Question

A cylindrical tank of a radius \[10\]m is being filled with wheat at the rate of \[314\] cubic meter per hour. Then the depth of the wheat is increasing at the rate of
(A \[1\;{m^3}/h\]
(B) \[0.1\;{m^3}/h\]
(C)\[1.1\;{m^3}/h\]
(D) None of these

Answer 1

Hint: To handle such types of questions we will use the underneath steps with the goal that we can make our answer as easy as could be expected so that it will be helpful to save our critical time.
Write down the volume of cylinder to differentiate with respect to time here radius is given So assume it as constant and substitute the value \[\dfrac{{dv}}{{dt}} = 314\] and obtain the value of rate of change in depth.
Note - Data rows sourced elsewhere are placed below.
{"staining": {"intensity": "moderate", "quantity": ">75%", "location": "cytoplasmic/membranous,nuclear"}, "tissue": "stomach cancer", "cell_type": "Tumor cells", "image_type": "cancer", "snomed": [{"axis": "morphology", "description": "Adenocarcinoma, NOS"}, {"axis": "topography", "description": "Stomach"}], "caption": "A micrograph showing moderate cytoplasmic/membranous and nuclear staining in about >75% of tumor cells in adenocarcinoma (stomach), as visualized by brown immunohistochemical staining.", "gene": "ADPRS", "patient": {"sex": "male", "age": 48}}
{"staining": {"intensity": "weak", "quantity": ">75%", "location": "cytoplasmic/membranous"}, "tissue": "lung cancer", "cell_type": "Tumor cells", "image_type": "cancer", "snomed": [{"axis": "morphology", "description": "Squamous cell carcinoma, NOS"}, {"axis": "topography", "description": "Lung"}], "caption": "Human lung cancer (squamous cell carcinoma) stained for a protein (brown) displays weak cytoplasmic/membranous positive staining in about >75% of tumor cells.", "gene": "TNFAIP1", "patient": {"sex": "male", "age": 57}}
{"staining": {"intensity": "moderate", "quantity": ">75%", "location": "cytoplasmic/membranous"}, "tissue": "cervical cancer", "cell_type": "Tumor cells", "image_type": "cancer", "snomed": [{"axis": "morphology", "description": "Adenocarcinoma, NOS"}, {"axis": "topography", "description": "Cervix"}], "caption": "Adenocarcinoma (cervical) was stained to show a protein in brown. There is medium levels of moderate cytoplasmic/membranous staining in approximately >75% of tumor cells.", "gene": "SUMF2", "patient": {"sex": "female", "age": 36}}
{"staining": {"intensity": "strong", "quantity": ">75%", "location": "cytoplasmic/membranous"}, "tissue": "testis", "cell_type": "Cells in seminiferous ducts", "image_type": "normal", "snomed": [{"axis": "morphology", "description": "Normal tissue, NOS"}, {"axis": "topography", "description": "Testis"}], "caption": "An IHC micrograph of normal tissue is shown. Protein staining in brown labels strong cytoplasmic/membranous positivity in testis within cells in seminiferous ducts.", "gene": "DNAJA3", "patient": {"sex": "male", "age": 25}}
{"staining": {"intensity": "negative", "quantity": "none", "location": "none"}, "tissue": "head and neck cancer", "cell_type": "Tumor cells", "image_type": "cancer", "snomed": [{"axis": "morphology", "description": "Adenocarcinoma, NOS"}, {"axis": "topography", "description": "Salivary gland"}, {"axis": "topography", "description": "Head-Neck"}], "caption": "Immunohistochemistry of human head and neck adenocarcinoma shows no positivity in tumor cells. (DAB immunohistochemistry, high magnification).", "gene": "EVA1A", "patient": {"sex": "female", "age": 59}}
Complete step-by-step answer:
As we know that the volume of the cylindrical tank
\[V = \pi {r^2}h\]
r = radius of tank
h = depth of tank
Now differentiate the V with respect to t
\[\dfrac{{dv}}{{dt}} = \pi {r^2}\dfrac{{dh}}{{dt}}\]
Now substitute
\[
\Rightarrow \dfrac{{dv}}{{dt}} = 314,\,\,r = 10 \\
\Rightarrow 314 = \pi {(10)^2} \times \dfrac{{dh}}{{dt}} \\
\Rightarrow \dfrac{{dh}}{{dt}} = \dfrac{{314}}{{3.14 \times 100}} \\
\Rightarrow \dfrac{{dh}}{{dt}} = \dfrac{{100}}{{100}} = 1 \;
 \]
Hence, we can say that depts is increasing at \[1\;{m^3}/h\]
So, the correct answer is “Option A”.

Note: In this kind of problems we have to deal with the numerous things and some of them are referenced here which will be truly useful to comprehend the concept:
We have to utilize right formula so as to not turn out to be excessively complex solution:
We need to focus on the fact that radius is constant here.
Don't use \[\pi = \dfrac{{22}}{7}\] or \[\pi = 3.14\] will be cancelled out by\[\dfrac{{dv}}{{dt}} = 314\].